Common wire transfers made at the closing of the deal include to the seller and to third parties on behalf of the target company — such as paying off debt, taxes, and transaction expenses.
Flow of funds template
You can see a simplified example of a flow of funds template below:
Fund Flow Statement | |
SOURCES OF FUNDS | |
Opening balance | $50,000 |
Increase in current assets | $20,000 |
Decrease in non-current assets | -$10,000 |
Cash inflows from operations | $120,000 |
Cash inflows from financing activities | $30,000 |
Total sources of funds | $190,000 |
APPLICATIONS OF FUNDS | |
Decrease in current liabilities | -$15,000 |
Increase in non-current liabilities | -$25,000 |
Provision for tax | -$10,000 |
Proposed dividend | -$20,000 |
Total applications | -$70,000 |
NET CHANGE IN FUNDS | $120,000 |
CLOSING BALANCE | $170,000 |
Conclusion
Flow of funds statements detail all of the sources and applications of the company’s funds during a fiscal year or similar period, providing stakeholders such as the buyer, lenders, or shareholders with a clear understanding of the business’ networking capital.
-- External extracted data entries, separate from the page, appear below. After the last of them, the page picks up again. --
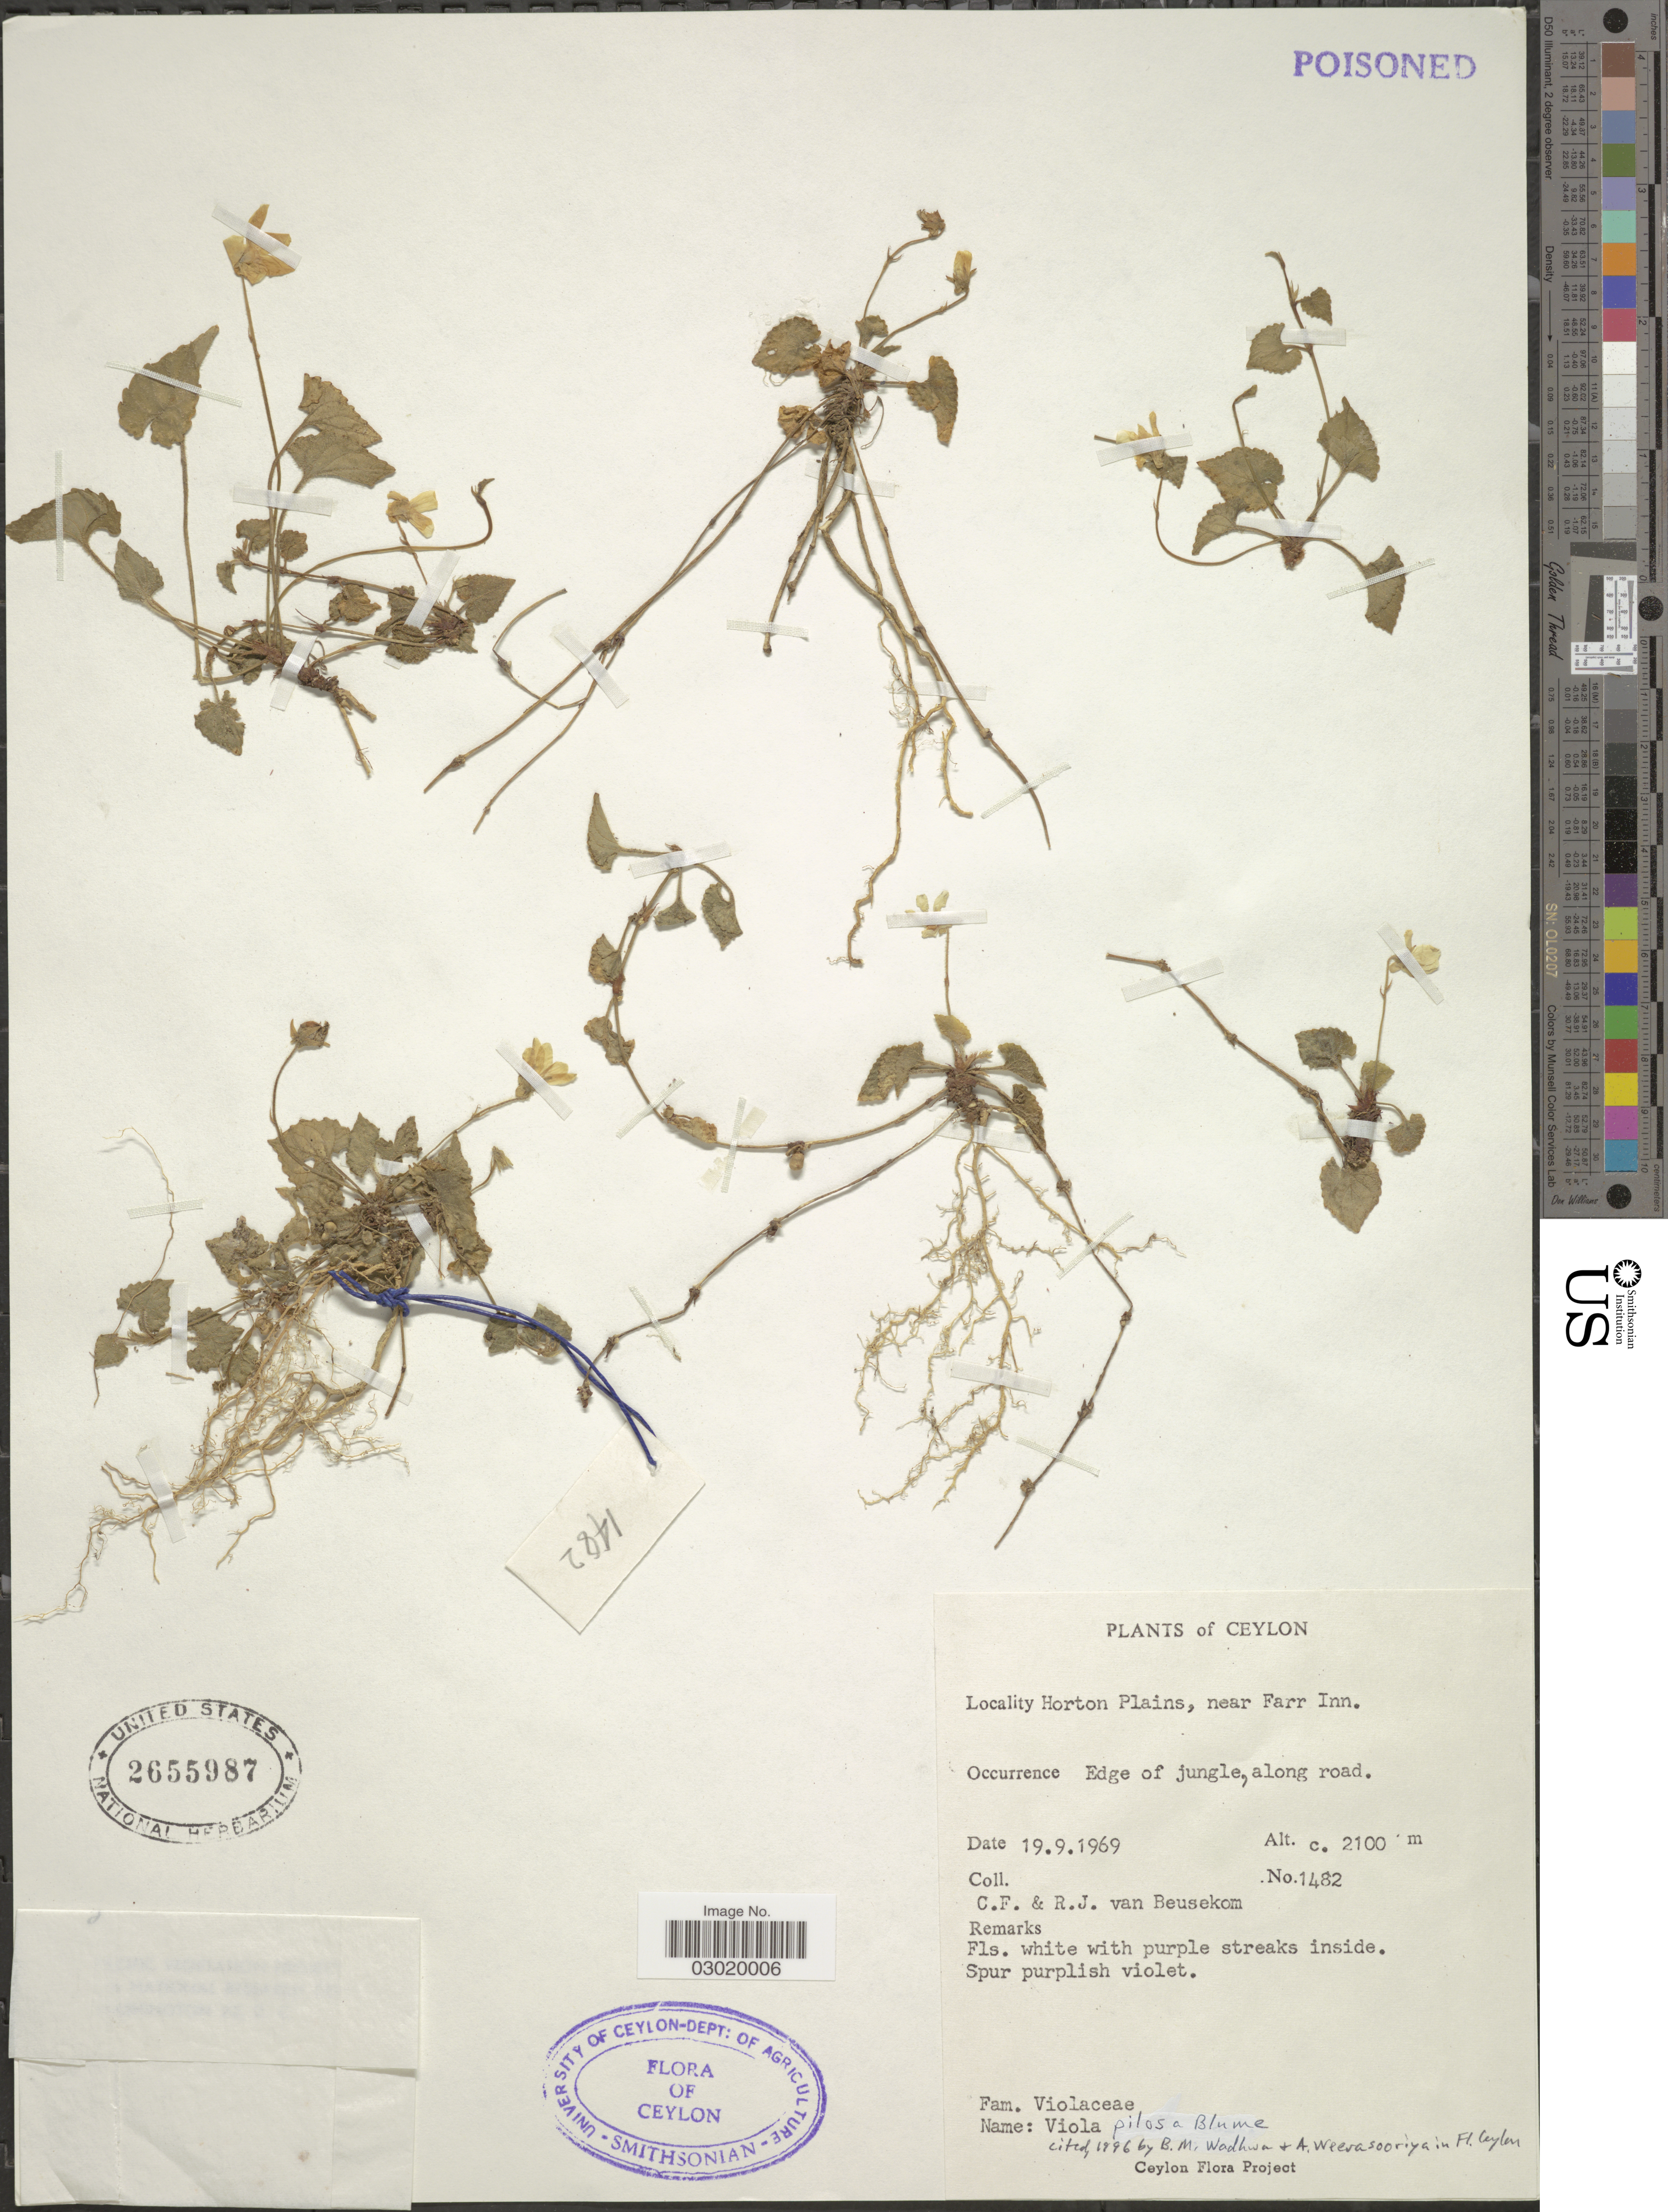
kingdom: Plantae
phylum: Tracheophyta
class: Magnoliopsida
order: Malpighiales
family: Violaceae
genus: Viola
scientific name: Viola pilosa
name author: Blume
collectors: C. F. Beusekom & R. Beusekom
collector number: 1482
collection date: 1969-09-19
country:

In M&A due diligence, which demands a careful and thorough examination of the target company’s financials, the flow of funds statement is one of the key documents provided by the seller to the buyer. The statement will help the buying company assess the overall financial strength of the target company, while at the same time disclosing a complete list of due receivables and payables that the acquiring side will incur.
Alongside a company’s balance sheet, income statement, and cash flow statement, the flow of funds statement is one of the main types of financial statements for understanding a company’s financials.